Give back every record exactly as it reads.

Stored data entries
◇ ◇ ◇ ◇ ◇ ◇ ◇

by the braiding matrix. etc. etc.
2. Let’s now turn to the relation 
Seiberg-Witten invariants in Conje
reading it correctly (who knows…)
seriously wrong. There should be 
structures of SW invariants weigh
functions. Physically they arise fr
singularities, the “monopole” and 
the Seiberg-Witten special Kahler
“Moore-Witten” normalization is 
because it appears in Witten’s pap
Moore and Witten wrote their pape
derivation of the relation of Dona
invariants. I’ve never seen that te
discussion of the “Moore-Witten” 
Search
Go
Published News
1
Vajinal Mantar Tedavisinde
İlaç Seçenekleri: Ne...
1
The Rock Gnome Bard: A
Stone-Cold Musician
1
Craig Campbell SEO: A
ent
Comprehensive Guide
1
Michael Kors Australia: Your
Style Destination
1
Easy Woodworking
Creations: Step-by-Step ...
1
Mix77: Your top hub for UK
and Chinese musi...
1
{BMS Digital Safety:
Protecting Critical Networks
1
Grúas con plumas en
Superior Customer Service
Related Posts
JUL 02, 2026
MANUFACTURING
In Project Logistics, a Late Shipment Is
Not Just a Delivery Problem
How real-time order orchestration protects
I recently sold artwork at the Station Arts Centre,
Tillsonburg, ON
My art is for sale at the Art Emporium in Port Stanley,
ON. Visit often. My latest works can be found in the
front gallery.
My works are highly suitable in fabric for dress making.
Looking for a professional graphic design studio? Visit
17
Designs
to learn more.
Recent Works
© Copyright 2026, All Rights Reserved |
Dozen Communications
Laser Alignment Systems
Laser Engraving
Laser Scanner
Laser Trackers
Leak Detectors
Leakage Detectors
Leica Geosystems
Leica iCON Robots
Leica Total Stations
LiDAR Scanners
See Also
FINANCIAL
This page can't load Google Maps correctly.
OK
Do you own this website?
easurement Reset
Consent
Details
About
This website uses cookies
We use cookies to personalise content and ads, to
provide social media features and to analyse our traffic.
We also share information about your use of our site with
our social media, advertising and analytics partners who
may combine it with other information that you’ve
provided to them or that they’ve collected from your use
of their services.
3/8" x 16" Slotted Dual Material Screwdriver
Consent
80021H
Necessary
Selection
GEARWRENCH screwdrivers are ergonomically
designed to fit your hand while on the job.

◇ ◇ ◇ ◇ ◇ ◇ ◇

* _RESPONSE TO THIS EXERCISE_
by the braiding matrix. etc. etc.
2. Let’s now turn to the relation 
Seiberg-Witten invariants in Conje
reading it correctly (who knows…)
seriously wrong. There should be 
structures of SW invariants weigh
functions. Physically they arise fr
singularities, the “monopole” and 
the Seiberg-Witten special Kahler
“Moore-Witten” normalization is 
because it appears in Witten’s pap
Moore and Witten wrote their pape
derivation of the relation of Dona
invariants. I’ve never seen that te
discussion of the “Moore-Witten” 
Search
Go
Published News
1
Vajinal Mantar Tedavisinde
İlaç Seçenekleri: Ne...
1
The Rock Gnome Bard: A
Stone-Cold Musician
1
Craig Campbell SEO: A
ent
Comprehensive Guide
1
Michael Kors Australia: Your
Style Destination
1
Easy Woodworking
Creations: Step-by-Step ...
1
Mix77: Your top hub for UK
and Chinese musi...
1
{BMS Digital Safety:
Protecting Critical Networks
1
Grúas con plumas en
Superior Customer Service
Related Posts
JUL 02, 2026
MANUFACTURING
In Project Logistics, a Late Shipment Is
Not Just a Delivery Problem
How real-time order orchestration protects
I recently sold artwork at the Station Arts Centre,
Tillsonburg, ON
My art is for sale at the Art Emporium in Port Stanley,
ON. Visit often. My latest works can be found in the
front gallery.
My works are highly suitable in fabric for dress making.
Looking for a professional graphic design studio? Visit
17
Designs
to learn more.
Recent Works
© Copyright 2026, All Rights Reserved |
Dozen Communications
Laser Alignment Systems
Laser Engraving
Laser Scanner
Laser Trackers
Leak Detectors
Leakage Detectors
Leica Geosystems
Leica iCON Robots
Leica Total Stations
LiDAR Scanners
See Also
FINANCIAL
This page can't load Google Maps correctly.
OK
Do you own this website?
easurement Reset
Consent
Details
About
This website uses cookies
We use cookies to personalise content and ads, to
provide social media features and to analyse our traffic.
We also share information about your use of our site with
our social media, advertising and analytics partners who
may combine it with other information that you’ve
provided to them or that they’ve collected from your use
of their services.
3/8" x 16" Slotted Dual Material Screwdriver
Consent
80021H
Necessary
Selection
GEARWRENCH screwdrivers are ergonomically
designed to fit your hand while on the job.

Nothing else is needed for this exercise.